Somewhere in all this living and writing and all of us feeling around and trying to figure out what the heck we're doing and why we're doing it, I go back and wonder how the story of a hundred billion people will look when the whole thing is finished. I know major themes will be redemption and grace, and even now I understand why I hate stories and movies that are hopeless and do nothing but get worse until they crash into the ground. There is a reaching God across a reaching chasm. It gets ugly here in the world, but something beautiful is coming to light it up again.

Here in the end I don't remember where I was going with any of this. Just that reading Don Miller makes me want to write like my life depended on it, and if you look at it the right way, maybe it does.

Wednesday, April 7, 2010

about link

I've been trying to figure out how to write this post for days. And just like when there's something I'm thinking about and can't say, I have a hard time saying anything else. I've been waiting, too. Letting people know in person, via phone call, in email--rather than finding out on the blog. And so because I don't know how to say it except to say it:

I got the job with Link. There's still probably another month or so of finalizing the main details, and then after that there's the very large task of support raising, but my pending placement is Romania. It's safe to say I might be going back. Crazy, right? The interview was great. It was a phone interview and because I don't get good reception inside my apartment and my other option was having it in my staffworker's office (which would make me way too nervous), I decided to hang out in my car. I don't know that I really thought it through all that well. As soon as they called five or six guys with leaf blowers came out of nowhere and started blowing the pinestraw they'd just put down. So there I was, half yelling into the phone, trying to explain the noise, and also, since it decided to be summer for the last week, I was sweating through my clothes. And they laughed with me, I told lots of stories, and then out of what felt like left field (this normally happens a few days later, yes?), they offered me the job.

Wednesday night, in between all the excitement, it hit me what all this really means. The strangest part is moving it from something that's been almost fully in my head for months to the realization that this is a tangible, actual thing now. That six months from now I very likely will be in Romania. Or Turkey or Spain or who knows. But, provided I've raised enough support, that's something that will happen as surely as I'll graduate. Am I convincing myself? Depends on how you look at it. There was the brief thought: what the heck am I getting myself into?
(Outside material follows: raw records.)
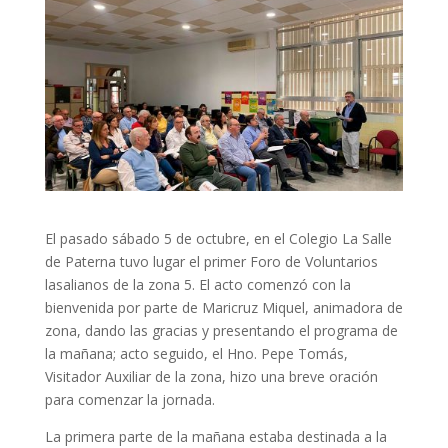
El pasado sábado 5 de octubre, en el Colegio La Salle
de Paterna tuvo lugar el primer Foro de Voluntarios
lasalianos de la zona 5. El acto comenzó con la
bienvenida por parte de Maricruz Miquel, animadora de
zona, dando las gracias y presentando el programa de
la mañana; acto seguido, el Hno. Pepe Tomás,
Visitador Auxiliar de la zona, hizo una breve oración
para comenzar la jornada.
La primera parte de la mañana estaba destinada a la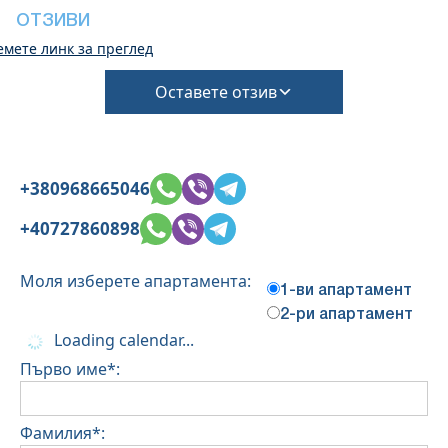
Освобождаването обаче може да бъде
ОТЗИВИ
завършено само след проверка на общото
емете линк за преглед
състояние на къщата
Не се допускат домашни любимци
Оставете отзив
+380968665046
+40727860898
Моля изберете апартамента:
1-ви апартамент
2-ри апартамент
Loading calendar...
Първо име*:
Фамилия*: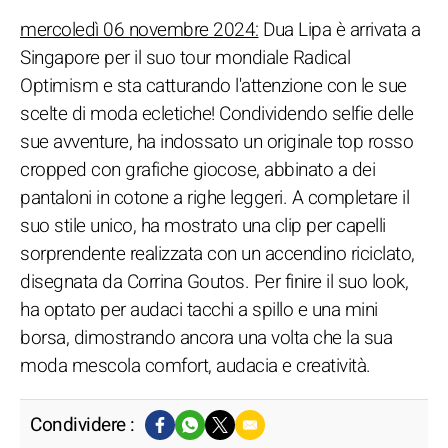
mercoledì 06 novembre 2024:
Dua Lipa è arrivata a
Singapore per il suo tour mondiale Radical
Optimism e sta catturando l'attenzione con le sue
scelte di moda ecletiche! Condividendo selfie delle
sue avventure, ha indossato un originale top rosso
cropped con grafiche giocose, abbinato a dei
pantaloni in cotone a righe leggeri. A completare il
suo stile unico, ha mostrato una clip per capelli
sorprendente realizzata con un accendino riciclato,
disegnata da Corrina Goutos. Per finire il suo look,
ha optato per audaci tacchi a spillo e una mini
borsa, dimostrando ancora una volta che la sua
moda mescola comfort, audacia e creatività.
Condividere :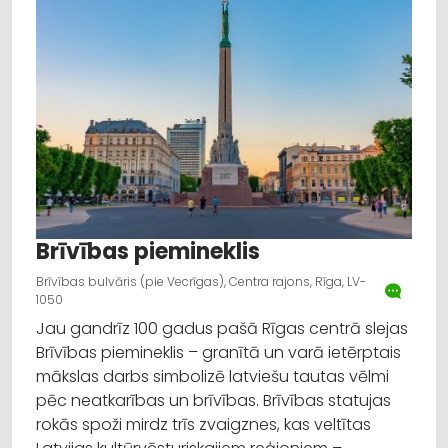
Brīvības piemineklis
Brīvības bulvāris (pie Vecrīgas), Centra rajons, Rīga, LV-
1050
Jau gandrīz 100 gadus pašā Rīgas centrā slejas
Brīvības piemineklis – granītā un varā ietērptais
mākslas darbs simbolizē latviešu tautas vēlmi
pēc neatkarības un brīvības. Brīvības statujas
rokās spoži mirdz trīs zvaigznes, kas veltītas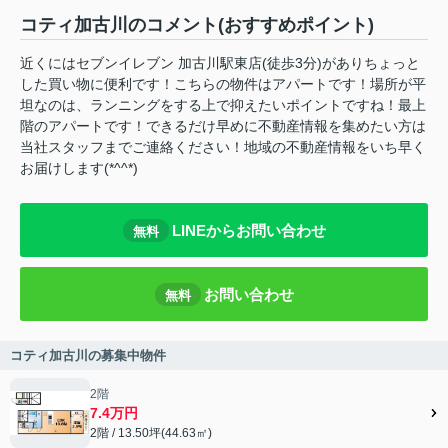
コティ加古川のコメント(おすすめポイント)
近くにはセブンイレブン 加古川駅東店(徒歩3分)がありちょっと
した買い物に便利です！こちらの物件はアパートです！場所が平
坦なのは、ランニングをする上で抑えたいポイントですね！最上
階のアパートです！できるだけ早めに不動産情報を集めたい方は
当社スタッフまでご連絡ください！地域の不動産情報をいち早く
お届けします(*^^*)
LINEからお問い合わせ
無料
お問い合わせ
無料
コティ加古川の募集中物件
2階
7.4万円
2階 / 13.50坪(44.63㎡)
And then: relief in the form of not me. I started thinking about all the people over there that I care about it. I thought about the first night at camp, all those people packed in a stairwell praising God. How he was working crazy good things amongst them long before I got there and will be long after, how the real blessing, the real thing to be excited about is how I get to step into that. How it's not about me or the things that are scary about all this pertaining to myself.

The bigger picture, still fuzzy in places, may not always look like that one night, exhausted and overwhelmed and straight joy. I know it won't. But it will be made of all those things. I expect to be exhausted, to be overwhelmed in both hard ways and good ways, and for there to be joy in seeing how God's working in students I don't even know yet. Scary? Oh yes. Good? That too.

Tuesday, April 6, 2010

interesting

"My eyes are small but they have seen the beauty of enormous things."
--David Crowder

&

"I am so small I can barely be seen. How can this great love be inside me? Look at your eyes. They are small, but they see enormous things."
--Rumi


I see Mr. Crowder has been reading Rumi. I am impressed.